Publicidade

Ajudar a potencializar uma marca com mais de 10 milhões de “fãs”: Marco Francisco do Petro de Luanda em primeiro plano

Targeting
Por Targeting
16 minutos de leitura
Tamanho da Fonte

O Petro de Luanda atravessa uma das fases mais estruturantes da sua história recente. Com uma base de adeptos estimada em 10 milhões e presença consolidada nas principais competições africanas nas modalidades nucleares, o clube deixou de se concentrar apenas no desempenho desportivo e passou a operar como uma organização orientada por dados, processos e estratégia de marca. Nos bastidores, decorre uma transformação que envolve digitalização, reconfiguração do relacionamento com adeptos, profissionalização de parcerias e criação de novas fontes de receita.

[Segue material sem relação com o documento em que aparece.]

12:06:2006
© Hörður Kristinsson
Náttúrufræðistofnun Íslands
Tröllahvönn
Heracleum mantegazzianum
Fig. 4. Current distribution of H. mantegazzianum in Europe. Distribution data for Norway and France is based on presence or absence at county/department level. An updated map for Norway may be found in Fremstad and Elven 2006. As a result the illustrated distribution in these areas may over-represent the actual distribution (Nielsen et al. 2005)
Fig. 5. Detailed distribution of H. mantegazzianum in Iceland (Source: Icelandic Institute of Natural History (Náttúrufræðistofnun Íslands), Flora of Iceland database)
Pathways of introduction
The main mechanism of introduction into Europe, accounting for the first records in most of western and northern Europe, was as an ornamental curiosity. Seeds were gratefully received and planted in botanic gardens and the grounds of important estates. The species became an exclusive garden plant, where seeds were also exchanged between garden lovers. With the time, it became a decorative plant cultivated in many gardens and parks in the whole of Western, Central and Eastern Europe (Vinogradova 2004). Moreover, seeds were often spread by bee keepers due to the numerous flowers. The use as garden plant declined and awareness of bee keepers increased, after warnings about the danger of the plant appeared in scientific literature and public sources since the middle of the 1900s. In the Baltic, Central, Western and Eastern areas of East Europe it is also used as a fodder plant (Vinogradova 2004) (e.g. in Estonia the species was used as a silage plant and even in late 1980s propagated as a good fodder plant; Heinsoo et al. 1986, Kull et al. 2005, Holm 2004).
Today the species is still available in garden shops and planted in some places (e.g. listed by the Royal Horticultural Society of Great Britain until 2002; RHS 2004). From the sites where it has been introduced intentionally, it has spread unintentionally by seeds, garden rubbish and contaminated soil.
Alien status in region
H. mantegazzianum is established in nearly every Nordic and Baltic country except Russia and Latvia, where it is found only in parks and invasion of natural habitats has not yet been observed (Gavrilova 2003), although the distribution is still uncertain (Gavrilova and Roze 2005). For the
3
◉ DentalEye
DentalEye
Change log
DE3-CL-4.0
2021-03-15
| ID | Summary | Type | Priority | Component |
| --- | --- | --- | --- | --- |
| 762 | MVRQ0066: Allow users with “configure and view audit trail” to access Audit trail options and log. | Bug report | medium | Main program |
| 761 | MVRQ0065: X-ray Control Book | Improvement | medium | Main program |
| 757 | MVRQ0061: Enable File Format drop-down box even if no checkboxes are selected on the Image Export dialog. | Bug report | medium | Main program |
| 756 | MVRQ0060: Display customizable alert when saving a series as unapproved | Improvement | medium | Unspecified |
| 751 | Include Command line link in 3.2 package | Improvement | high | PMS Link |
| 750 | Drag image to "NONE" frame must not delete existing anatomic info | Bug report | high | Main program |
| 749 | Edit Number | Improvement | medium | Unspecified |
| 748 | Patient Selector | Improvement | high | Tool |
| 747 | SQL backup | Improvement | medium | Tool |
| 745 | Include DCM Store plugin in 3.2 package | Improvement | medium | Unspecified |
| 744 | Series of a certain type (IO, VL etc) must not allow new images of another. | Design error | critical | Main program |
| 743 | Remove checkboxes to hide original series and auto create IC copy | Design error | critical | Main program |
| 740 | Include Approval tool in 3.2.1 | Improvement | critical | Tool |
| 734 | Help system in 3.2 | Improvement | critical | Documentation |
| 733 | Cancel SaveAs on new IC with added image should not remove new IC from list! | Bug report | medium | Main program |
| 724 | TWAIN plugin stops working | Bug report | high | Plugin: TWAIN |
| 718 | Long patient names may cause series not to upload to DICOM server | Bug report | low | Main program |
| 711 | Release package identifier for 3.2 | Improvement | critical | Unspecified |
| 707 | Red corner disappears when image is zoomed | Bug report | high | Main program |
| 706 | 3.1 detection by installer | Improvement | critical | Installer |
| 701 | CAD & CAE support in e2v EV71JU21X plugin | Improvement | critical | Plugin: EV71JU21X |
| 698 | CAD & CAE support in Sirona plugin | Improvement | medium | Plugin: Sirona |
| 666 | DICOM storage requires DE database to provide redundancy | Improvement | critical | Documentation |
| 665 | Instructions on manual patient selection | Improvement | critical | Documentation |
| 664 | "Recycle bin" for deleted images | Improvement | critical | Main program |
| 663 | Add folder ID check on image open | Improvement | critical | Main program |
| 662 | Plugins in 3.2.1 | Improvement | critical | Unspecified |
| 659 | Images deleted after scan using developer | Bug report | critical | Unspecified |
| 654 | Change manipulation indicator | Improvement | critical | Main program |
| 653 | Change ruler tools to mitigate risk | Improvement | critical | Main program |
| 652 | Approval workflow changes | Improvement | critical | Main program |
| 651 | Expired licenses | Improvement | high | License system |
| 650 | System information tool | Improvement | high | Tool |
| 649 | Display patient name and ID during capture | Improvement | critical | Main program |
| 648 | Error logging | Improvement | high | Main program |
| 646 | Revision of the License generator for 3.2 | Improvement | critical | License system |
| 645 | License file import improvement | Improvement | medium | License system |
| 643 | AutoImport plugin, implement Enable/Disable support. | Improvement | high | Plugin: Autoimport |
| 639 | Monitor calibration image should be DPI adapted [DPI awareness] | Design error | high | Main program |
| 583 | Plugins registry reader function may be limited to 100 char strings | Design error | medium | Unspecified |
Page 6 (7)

Por detrás dessa mudança está uma equipa multidisciplinar liderada nas áreas Comercial, Marketing e Negócios por Marco Francisco, profissional com mais de duas décadas e meia de experiência acumulada em cargos de direcção em contextos nacionais e internacionais. O seu percurso profissional caracteriza-se pela transversalidade sectorial e pela consistência estratégica. Licenciado em Marketing e Gestão Comercial, com pós-graduação em Gestão de Marketing, construiu carreira nos sectores do grande consumo, da indústria, da saúde e, mais recentemente, do desporto, combinando visão de negócio, execução operacional e desenvolvimento de marcas.

O percurso de Marco Francisco começou em Portugal, no sector das bebidas, onde exerceu funções de Brand Manager e progrediu para posições de Direcção Comercial e Marketing num mercado altamente competitivo. Em 2007 mudou-se para Angola a fim de integrar os quadros da Refriango, uma das maiores empresas do sector das bebidas do país, onde permaneceu até 2012 com responsabilidades de elevada exigência. Nesse mesmo ano enveredou pelo empreendedorismo com a criação das Clínicas Bom Senso, projecto no sector da saúde no qual continua accionista e administrador não executivo. A experiência internacional prosseguiu em 2015 como Country Manager da multinacional espanhola Estrella Damm em Angola e aprofundou-se em 2017 na liderança da Abricome e Frami como director-geral, com foco em gestão industrial e operações de escala.

A aproximação definitiva ao desporto surgiu em 2019 com a fundação da Hattrick, empresa de marketing desportivo e consultoria estratégica. Entre 2020 e 2022 integrou, através dessa estrutura, um projecto internacional em parceria com a LaLiga centrado na organização e no modelo de negócio do Petro de Luanda. Concluída a consultoria, recebeu o convite para permanecer no clube e liderar uma transformação integrada orientada para a profissionalização, a sustentabilidade e a valorização da marca.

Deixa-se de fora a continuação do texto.